The earliest existing historical records of the church parish date back to 1432, but the church was not new at that time. Not much is known about the early church buildings on the site. The medieval church was a stave church. Around the year 1700, the old stave church was torn down and replaced with a new building. In 1750, the church was described as a log building with a cruciform floor plan and a steeple on the roof. In October 1755, the church was struck by lightning and burned down. A new church was completed the next year. The new church was a timber-framed building with a cruciform floor plan, a small tower over the nave. It also had a sacristy next to the chancel on the east end of the building.[3]
In 1814, this church served as an election church (Norwegian: valgkirke).[4] Together with more than 300 other parish churches across Norway, it was a polling station for elections to the 1814 Norwegian Constituent Assembly which wrote the Constitution of Norway. This was Norway's first national elections.
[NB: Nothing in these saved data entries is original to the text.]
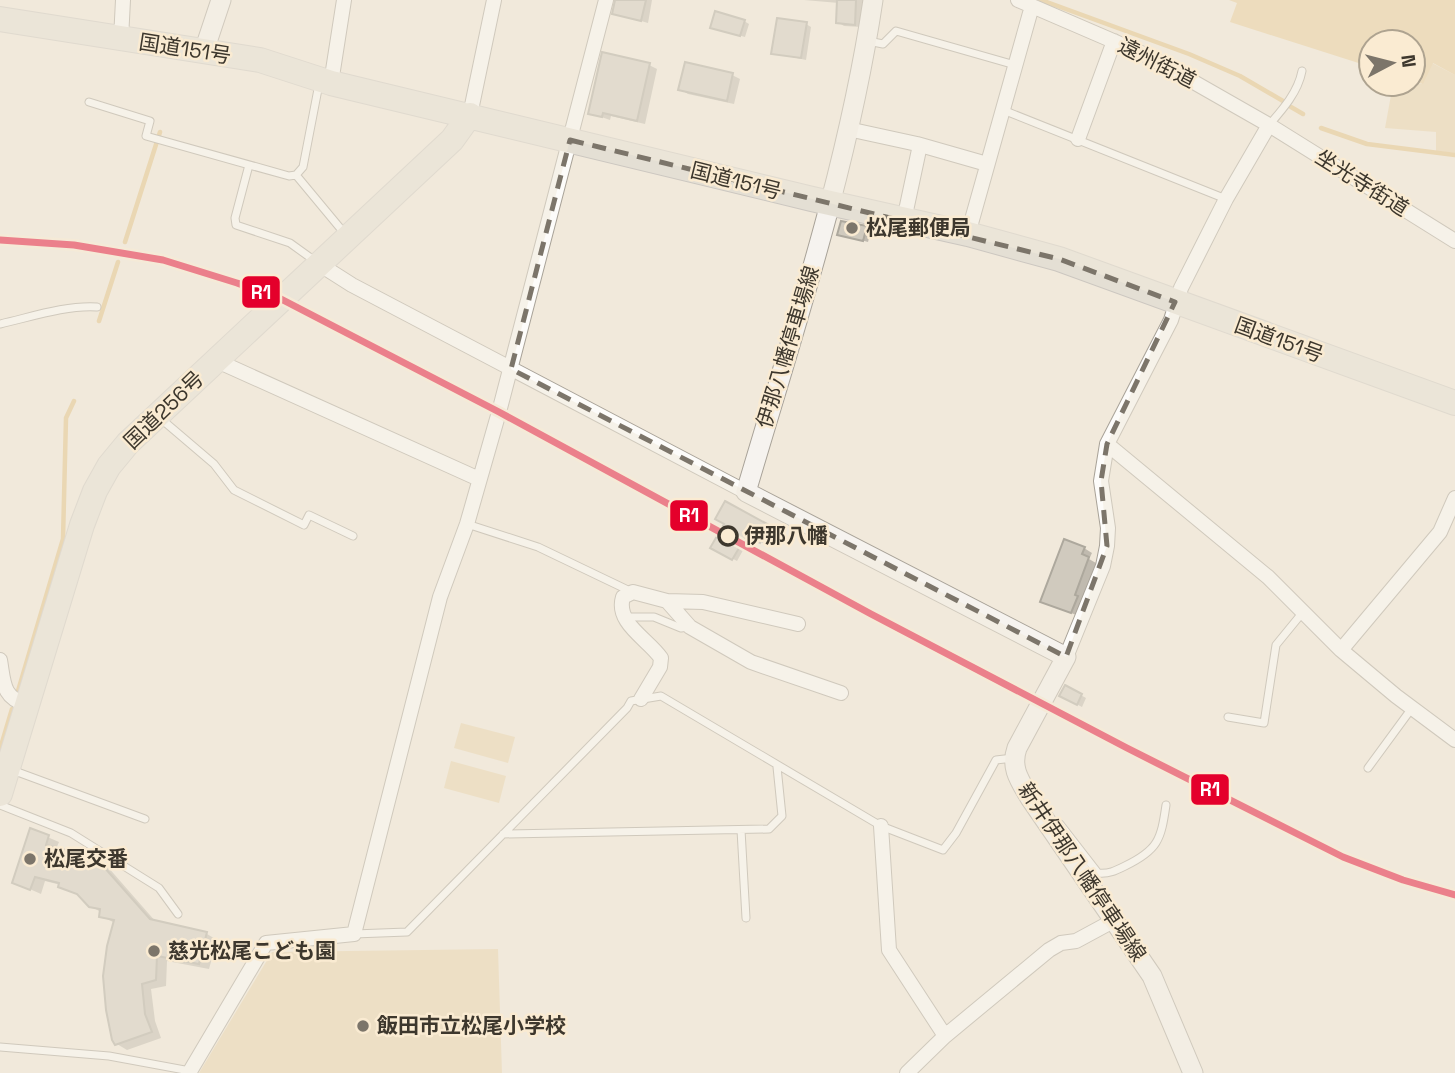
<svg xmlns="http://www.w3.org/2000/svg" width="1455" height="1073" font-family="'Space Grotesk','Noto Sans JP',sans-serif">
<rect width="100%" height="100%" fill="#f1e9db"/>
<!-- green -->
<path fill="#e9d3ac" d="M1432,63L1455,75V153L1436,151V132L1385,128L1393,84H1413V82L1422,84Z
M461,723L515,737L508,763L454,748Z
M451,761L506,776L499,803L444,788Z
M498,949L502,1073H199L272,952Z"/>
<!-- forest -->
<path fill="#e8cc99" d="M1229,0H1455V75L1433,63L1423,84L1413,81V42H1371V67L1230,22L1237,3Z"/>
<!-- shadow -->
<path fill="#0003" d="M617,0H652L648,23L614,13Z
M804,0H864L862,27L844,26L838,22L839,3Z
M744,21L749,24L745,37L717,29Z
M806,24L811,27L806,60L773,53Z
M649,65L657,69L645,124L611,116L610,120L590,113Z
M732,75L740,79L734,104L688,94L680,89Z
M866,228L871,231L868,242L839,234Z
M726,503L772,529L765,544L751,536L737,561L713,548L726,523Z
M1084,548L1092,553L1089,559L1096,563L1082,599L1079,616L1050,605Z
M1066,687L1086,698L1082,707L1061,696Z
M31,830L59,842L56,849L96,860L107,866L156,922L207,934L217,940L209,969L167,961L166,986L151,989L155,1021L161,1038L127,1050L117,1044L115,923L101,916V912L90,906L81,896L61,885L45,881L41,894L14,882Z"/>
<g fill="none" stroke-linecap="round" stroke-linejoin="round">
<!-- stream -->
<path stroke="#e2c084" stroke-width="4.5" d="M1041,0L1189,54L1240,76L1283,101
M1291,107L1303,114
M1321,128L1367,144L1455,155
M125,242L160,132
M99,321L118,262
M18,691L63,539L66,418L74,401
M0,749L12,709"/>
</g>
<!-- building -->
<path fill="#d0cabe" stroke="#ada89d" stroke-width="2" d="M615,0H646L641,21L612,14Z
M837,0H856L855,25L836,23Z
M715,11L745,20L740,36L710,28Z
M777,18L807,22L801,58L771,54Z
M602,52L650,63L637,121L603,113L602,117L588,114Z
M685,62L733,73L727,101L678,90Z
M841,221L867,226L863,241L837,235Z
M725,501L769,525L760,543L746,536L732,560L710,548L724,524L715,519Z
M1064,539L1085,547L1082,554L1089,557L1075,595L1078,596L1071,613L1040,602Z
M1065,685L1082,694L1077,705L1059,696Z
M30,828L49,835L46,845L96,858L150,919L207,932L199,964L157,956L156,980L142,984L145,1014L152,1032L115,1045L112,1040L106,1010L103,976L107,946L114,920L99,917L100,909L89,907L77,894L58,887L59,883L35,877L30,890L12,883Z"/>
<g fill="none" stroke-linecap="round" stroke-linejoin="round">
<!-- lane casing -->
<g stroke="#a8a298" stroke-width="9">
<path id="lane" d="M868,41L883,44L896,31L1015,65
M89,102L150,121L146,136L289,176L296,175L303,167L319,84
M1003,110L1226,199
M1269,125C1283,109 1298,92 1302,71
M249,165L235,218L236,225L290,243L315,261
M296,175L345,234
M0,324C31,317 66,305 97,307
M160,418L214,464L234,490L304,525L309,515L353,536
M467,524L538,547L632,592
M627,617H654L681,628L689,627
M1228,717L1264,723L1276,645L1303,612
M1368,768L1412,708
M12,770L145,819
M0,805L71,833L159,888L178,914
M1051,823L1060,824L1098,873C1109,874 1115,871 1125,866C1158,850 1161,840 1166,805
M741,830L746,918
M503,834L769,829L782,816L777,767
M354,934L407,932L627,708L631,701L661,696L881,826L943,850L956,833L996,760L1013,758
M0,1047L109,1056L190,1071"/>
</g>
<!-- street casing -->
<g stroke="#a8a298" stroke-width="16">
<path id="street" d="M1018,0L1148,56L1269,125L1455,241
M121,39L123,0
M331,83L344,0
M470,115L494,0
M848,129L917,144L987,164
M1078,139L1114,41
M904,220L920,145
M968,234L1032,6
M319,264L352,285L746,492
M215,360L479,479
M1107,444L1268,577L1341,650L1396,696L1455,740
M667,601L690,627L751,662L841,693
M1341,650L1440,532L1455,498
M1066,657L1103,566L1107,546L1108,528L1101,481L1107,444L1171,320L1181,288L1226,199L1269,125
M0,660C4,683 2,697 27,705
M641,699L660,667L661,658C648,639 615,623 623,597L633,592L667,601L703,602L798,624
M881,826L889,950L945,1036
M189,1073L266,943L354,934L440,597L467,524L499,412L606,0
M907,1073L945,1036L1049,950L1061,943L1076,941L1113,921"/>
</g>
<!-- secondary casing -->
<g stroke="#a8a298" stroke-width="21">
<path id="secondary" d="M873,0C848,168 794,329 746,492L1066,657L1017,748C1010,768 1020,781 1030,798L1152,976L1193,1073
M204,51L221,0"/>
</g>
<!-- highway casing -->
<g stroke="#ccc7c0" stroke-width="26">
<path id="highway" d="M0,19L260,60L331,83L812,199L968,234L1059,259L1455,403
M0,794L82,525L95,491L109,466L128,443L452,140L470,115"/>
</g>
<!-- lane -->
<use href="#lane" stroke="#fdfcfa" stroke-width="7"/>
<!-- street -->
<use href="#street" stroke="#fdfcfa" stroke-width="14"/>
<!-- secondary -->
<use href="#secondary" stroke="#f6f3ef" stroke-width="19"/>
<!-- highway -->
<use href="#highway" stroke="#e4dfd4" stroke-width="24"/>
<!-- rail-1 casing -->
<g stroke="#faebd2" stroke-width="12">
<path id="rail-1" d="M0,240L74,245L163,260L237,283L281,299L499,412L871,614L1127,748L1343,857L1403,880L1455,895"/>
</g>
<!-- rail-1 -->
<use href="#rail-1" stroke="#e4002b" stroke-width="7"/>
</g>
<!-- marked area -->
<path d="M0 0H1455V1073H0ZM570,140L1059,259L1175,302L1107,444L1101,481L1107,546L1066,657L511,369Z" fill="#f1e9db" fill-opacity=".55" fill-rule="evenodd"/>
<path fill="none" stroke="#7c756a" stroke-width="5" stroke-dasharray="14 9" stroke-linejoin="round" d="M570,140L1059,259L1175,302L1107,444L1101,481L1107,546L1066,657L511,369Z"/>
<!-- markers -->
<g fill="#7c756a" stroke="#faebd2" stroke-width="2.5">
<circle cx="852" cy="228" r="7"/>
<circle cx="30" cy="859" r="7"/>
<circle cx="154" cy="951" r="7"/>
<circle cx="363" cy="1026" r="7"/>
</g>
<circle fill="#faebd2" stroke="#3d372d" stroke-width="3.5" cx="728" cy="536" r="9"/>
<g text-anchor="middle" stroke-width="5" stroke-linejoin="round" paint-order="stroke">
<!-- street labels -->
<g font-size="21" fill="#3d372d" stroke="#faebd2">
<text transform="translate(185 49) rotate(9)" y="7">国道151号</text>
<text transform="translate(1157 63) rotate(27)" y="7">遠州街道</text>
<text transform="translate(736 181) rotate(14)" y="7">国道151号</text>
<text transform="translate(1362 183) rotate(32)" y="7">坐光寺街道</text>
<text transform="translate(1279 340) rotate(20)" y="7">国道151号</text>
<text transform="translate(788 347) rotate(-73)" y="7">伊那八幡停車場線</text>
<text transform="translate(164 410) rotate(-44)" y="7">国道256号</text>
<text transform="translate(1082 872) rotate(56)" y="7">新井伊那八幡停車場線</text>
</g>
<!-- poi labels -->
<g font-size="21" font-weight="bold" fill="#3d372d" stroke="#faebd2" text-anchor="start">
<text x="866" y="235">松尾郵便局</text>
<text x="44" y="866">松尾交番</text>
<text x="168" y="958">慈光松尾こども園</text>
<text x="377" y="1033">飯田市立松尾小学校</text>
</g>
<!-- stop labels -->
<g font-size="21" font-weight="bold" fill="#3d372d" stroke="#faebd2" text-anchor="start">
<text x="744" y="543">伊那八幡</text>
</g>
</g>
<g stroke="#faebd2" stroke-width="2.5">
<rect x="241" y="275" width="40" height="34" rx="7" fill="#e4002b"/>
<rect x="669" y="499" width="40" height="33" rx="7" fill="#e4002b"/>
<rect x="1190" y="773" width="40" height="33" rx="7" fill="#e4002b"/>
</g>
<g font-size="19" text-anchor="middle" font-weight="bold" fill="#fff">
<text x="261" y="299">R1</text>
<text x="689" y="522">R1</text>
<text x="1210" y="796">R1</text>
</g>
<!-- north arrow -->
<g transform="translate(1392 63) rotate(83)"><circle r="33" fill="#faebd2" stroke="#aea390" stroke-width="2"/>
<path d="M0-5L12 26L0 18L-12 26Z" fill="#7c756a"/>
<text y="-10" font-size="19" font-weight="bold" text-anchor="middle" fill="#3d372d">N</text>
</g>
</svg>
Each church parish was a constituency that elected people called "electors" who later met together in each county to elect the representatives for the assembly that was to meet at Eidsvoll Manor later that year.[4][5]
That church stood until 1897, when it was taken down and rebuilt reusing some of the same materials and a similar design.[3] On 1 January 2020, the churches in Lødingen Municipality were transferred from the Ofoten prosti to the Vesterålen prosti.[6]